Altro giro, poca corsa
Lo straordinario percorso europeo frutta a Di Francesco un rinnovo di contratto fino al 2020. Fresco di legame rinsaldato, il tecnico ottiene dal suo principale sponsor Monchi che larghissima parte della campagna acquisti sia completa già prima del ritiro, svolto a Trigoria per avere le migliori condizioni possibili. L'estate trascorre senza scossoni tecnici e non c'è alcuna traccia di quegli infortuni che hanno funestato gli anni precedenti. Le condizioni sembrano propizie per una stagione con meno chiaroscuri rispetto alla prima, quantomeno in campionato. E ancora una volta il debutto è segnato da una vittoria corsara, a Torino. Ma di nuovo già alla seconda giornata suonano i campanelli d'allarme. Il 3-3 con l'Atalanta è differente (in peggio) rispetto al ko dell'anno precedente con l'Inter: privo di qualsiasi recriminazione arbitrale, mette anzi sotto i riflettori le prime pecche che diventeranno poi peculiari. Prime fra tutte, la scarsa tenuta mentale e la più che deficitaria solidità difensiva, soltanto fino a pochi mesi prima indiscutibile punto di forza.

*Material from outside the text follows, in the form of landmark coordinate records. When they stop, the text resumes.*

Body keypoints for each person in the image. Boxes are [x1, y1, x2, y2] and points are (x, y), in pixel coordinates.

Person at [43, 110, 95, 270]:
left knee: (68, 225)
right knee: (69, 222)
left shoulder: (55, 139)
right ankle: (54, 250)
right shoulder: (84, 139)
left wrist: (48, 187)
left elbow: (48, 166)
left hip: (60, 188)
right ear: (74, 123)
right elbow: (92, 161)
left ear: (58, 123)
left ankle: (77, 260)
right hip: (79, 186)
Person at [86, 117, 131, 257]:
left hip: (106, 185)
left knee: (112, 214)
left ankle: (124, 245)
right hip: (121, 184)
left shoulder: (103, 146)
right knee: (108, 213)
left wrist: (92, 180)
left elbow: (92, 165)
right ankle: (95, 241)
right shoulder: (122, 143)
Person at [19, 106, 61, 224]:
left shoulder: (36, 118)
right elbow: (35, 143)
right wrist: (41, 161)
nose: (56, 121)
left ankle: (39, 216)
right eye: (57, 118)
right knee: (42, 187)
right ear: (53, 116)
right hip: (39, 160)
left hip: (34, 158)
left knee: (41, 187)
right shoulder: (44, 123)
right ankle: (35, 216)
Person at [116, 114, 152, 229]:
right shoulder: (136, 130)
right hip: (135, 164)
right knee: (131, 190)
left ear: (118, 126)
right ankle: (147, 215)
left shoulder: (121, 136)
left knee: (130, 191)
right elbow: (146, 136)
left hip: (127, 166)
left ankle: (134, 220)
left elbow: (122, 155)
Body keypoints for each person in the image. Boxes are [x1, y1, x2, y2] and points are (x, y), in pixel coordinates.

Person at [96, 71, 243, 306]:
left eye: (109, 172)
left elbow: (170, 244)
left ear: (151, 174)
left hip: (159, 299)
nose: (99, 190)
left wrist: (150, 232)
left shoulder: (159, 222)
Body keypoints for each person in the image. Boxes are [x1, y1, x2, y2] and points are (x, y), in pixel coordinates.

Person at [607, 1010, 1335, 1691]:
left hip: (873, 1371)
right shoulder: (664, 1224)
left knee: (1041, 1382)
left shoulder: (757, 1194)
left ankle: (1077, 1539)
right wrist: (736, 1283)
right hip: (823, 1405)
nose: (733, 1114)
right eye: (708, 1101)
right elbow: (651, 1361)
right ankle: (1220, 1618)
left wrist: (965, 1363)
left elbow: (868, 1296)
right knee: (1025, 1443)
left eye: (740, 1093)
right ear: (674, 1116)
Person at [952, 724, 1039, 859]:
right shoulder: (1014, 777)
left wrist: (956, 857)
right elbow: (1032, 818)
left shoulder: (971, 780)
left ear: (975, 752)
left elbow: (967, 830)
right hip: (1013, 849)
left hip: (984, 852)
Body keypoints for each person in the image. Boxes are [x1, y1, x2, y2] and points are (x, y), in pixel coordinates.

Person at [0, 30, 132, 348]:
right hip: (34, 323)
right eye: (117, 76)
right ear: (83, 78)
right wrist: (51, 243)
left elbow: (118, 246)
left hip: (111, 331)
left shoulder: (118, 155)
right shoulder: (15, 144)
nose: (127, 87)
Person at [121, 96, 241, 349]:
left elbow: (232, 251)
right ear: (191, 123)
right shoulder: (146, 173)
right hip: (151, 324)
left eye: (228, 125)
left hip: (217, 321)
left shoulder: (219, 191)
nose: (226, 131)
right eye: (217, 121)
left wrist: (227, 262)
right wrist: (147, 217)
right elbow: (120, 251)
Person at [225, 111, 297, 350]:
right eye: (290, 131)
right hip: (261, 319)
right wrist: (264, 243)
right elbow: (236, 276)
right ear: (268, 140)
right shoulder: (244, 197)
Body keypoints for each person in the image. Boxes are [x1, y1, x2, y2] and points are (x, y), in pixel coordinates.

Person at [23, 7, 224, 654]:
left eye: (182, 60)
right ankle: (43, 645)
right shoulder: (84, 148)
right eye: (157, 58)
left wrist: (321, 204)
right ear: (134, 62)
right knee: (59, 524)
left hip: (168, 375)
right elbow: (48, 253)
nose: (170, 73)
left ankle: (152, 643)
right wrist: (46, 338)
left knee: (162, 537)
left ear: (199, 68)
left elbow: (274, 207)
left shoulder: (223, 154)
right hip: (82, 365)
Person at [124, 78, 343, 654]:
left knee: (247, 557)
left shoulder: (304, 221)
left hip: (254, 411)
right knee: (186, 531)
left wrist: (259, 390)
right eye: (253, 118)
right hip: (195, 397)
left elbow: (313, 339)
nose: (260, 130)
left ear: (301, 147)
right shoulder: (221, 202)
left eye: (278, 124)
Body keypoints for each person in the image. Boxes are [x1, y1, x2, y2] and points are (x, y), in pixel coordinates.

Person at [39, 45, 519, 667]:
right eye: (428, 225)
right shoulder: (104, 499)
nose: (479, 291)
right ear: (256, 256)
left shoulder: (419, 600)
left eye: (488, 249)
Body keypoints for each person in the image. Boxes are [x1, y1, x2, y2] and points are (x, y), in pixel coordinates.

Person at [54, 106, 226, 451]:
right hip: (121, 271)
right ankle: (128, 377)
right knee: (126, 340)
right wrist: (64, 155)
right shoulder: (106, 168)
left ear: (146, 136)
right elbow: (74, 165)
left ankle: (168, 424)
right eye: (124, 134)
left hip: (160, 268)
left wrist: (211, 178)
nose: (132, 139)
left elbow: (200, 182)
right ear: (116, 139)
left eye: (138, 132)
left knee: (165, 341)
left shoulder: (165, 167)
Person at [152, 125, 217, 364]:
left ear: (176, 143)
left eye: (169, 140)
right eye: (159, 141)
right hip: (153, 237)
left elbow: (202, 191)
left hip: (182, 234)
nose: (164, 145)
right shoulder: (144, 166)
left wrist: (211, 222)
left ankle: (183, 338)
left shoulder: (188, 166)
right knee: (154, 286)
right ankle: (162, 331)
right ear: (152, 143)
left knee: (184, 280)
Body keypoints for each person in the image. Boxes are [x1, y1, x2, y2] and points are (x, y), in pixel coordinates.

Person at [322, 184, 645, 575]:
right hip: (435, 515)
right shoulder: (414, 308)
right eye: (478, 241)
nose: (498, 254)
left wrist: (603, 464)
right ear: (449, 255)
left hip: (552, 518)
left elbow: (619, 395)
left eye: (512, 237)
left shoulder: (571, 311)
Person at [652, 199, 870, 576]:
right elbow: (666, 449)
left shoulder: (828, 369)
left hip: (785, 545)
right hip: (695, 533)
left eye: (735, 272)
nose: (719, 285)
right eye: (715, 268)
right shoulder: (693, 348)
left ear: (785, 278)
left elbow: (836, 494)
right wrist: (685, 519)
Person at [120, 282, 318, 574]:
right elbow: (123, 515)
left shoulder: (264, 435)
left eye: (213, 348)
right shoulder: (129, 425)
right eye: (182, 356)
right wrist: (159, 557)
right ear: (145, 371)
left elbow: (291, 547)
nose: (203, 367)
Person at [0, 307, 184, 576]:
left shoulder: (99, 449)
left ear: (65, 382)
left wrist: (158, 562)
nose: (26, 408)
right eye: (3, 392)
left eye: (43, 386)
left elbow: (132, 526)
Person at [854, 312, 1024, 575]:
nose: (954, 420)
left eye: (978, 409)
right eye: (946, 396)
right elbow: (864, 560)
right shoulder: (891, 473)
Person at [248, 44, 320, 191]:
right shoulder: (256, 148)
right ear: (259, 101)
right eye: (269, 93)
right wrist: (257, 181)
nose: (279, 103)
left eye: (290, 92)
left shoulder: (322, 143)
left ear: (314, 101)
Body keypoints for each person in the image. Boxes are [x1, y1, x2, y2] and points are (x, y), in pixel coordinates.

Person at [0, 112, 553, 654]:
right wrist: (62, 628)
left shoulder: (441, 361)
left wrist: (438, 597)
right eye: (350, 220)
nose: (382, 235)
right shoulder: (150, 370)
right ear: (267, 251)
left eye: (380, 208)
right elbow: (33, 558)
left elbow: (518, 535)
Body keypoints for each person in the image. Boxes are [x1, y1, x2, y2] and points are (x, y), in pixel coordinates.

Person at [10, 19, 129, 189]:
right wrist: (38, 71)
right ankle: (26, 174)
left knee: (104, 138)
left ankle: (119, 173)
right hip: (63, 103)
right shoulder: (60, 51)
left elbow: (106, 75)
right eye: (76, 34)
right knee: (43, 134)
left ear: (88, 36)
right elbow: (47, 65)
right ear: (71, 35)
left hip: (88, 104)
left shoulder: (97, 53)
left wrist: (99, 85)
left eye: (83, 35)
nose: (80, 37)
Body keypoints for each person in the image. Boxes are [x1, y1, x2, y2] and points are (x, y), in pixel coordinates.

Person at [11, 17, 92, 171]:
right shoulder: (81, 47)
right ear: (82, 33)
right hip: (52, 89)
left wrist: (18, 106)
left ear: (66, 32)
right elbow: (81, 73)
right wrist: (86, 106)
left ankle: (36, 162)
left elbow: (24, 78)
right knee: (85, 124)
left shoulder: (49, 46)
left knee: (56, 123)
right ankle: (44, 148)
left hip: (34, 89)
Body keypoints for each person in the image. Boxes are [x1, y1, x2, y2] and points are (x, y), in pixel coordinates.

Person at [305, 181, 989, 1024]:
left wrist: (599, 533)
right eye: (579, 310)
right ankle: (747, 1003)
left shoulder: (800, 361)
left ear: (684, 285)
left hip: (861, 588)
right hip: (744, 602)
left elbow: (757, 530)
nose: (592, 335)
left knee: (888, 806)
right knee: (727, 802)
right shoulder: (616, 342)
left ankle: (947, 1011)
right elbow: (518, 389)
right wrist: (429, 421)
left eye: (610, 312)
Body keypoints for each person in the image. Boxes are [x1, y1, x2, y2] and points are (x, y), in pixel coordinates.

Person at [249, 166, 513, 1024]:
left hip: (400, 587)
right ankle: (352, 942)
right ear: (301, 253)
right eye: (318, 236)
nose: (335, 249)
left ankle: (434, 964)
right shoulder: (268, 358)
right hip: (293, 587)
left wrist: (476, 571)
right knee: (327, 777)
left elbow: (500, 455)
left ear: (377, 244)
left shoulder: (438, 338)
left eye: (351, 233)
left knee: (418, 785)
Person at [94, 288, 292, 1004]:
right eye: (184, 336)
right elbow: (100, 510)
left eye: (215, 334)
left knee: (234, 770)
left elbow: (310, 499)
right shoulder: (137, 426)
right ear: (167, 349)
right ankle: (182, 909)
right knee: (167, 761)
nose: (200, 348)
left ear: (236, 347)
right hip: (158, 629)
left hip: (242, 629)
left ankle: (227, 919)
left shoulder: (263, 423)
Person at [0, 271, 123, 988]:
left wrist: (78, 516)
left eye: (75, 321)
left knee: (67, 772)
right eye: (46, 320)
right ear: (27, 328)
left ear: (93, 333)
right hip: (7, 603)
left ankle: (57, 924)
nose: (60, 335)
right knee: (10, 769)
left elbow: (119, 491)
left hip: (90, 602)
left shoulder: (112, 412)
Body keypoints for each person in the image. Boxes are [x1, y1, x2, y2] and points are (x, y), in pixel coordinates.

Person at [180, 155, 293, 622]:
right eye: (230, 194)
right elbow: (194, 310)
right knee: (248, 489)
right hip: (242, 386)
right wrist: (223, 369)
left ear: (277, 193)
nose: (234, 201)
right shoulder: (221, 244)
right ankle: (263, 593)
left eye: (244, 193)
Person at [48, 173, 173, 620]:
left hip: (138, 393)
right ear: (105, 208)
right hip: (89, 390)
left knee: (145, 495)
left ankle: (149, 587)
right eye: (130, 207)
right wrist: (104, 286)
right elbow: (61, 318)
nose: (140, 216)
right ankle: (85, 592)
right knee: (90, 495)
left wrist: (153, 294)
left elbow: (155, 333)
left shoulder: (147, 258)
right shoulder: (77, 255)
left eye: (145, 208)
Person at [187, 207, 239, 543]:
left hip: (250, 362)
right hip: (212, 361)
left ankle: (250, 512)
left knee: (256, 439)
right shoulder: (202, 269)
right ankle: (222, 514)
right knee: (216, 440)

Anche in Europa si comincia in salita, con una sconfitta senza discussioni al cospetto del Real Madrid al Bernabeu. Lo stop è inopinato per modalità e proporzioni, ma prevedibile nell'ambito di tempi bui anche entro i confini, dove dopo l'esordio coi granata arrivano quattro partite senza vittorie contro avversari tutt'altro che insormontabili. Una mini ripresa con vittoria nel derby e in coppa illude che il peggio sia alle spalle, ma la sveglia suona di nuovo in casa, ancora di fronte a una squadra di altra categoria: la Spal sbanca l'Olimpico e fa ripiombare la Roma nel baratro, poi ritoccato poche settimane dopo a Udine e a Cagliari. Il periodo migliore è quello post-natalizio, con otto risultati utili in Serie A, che però sono macchiati anche dall'ennesima rimonta subita a Bergamo e intervallati dal dramma sportivo che si consuma in Coppa Italia a Firenze. Di Francesco continua ancora, ma la sua panchina scricchiola e l'ultima settimana fra derby e Porto diventa decisiva. Da ieri la sua esperienza romanista è consegnata agli almanacchi.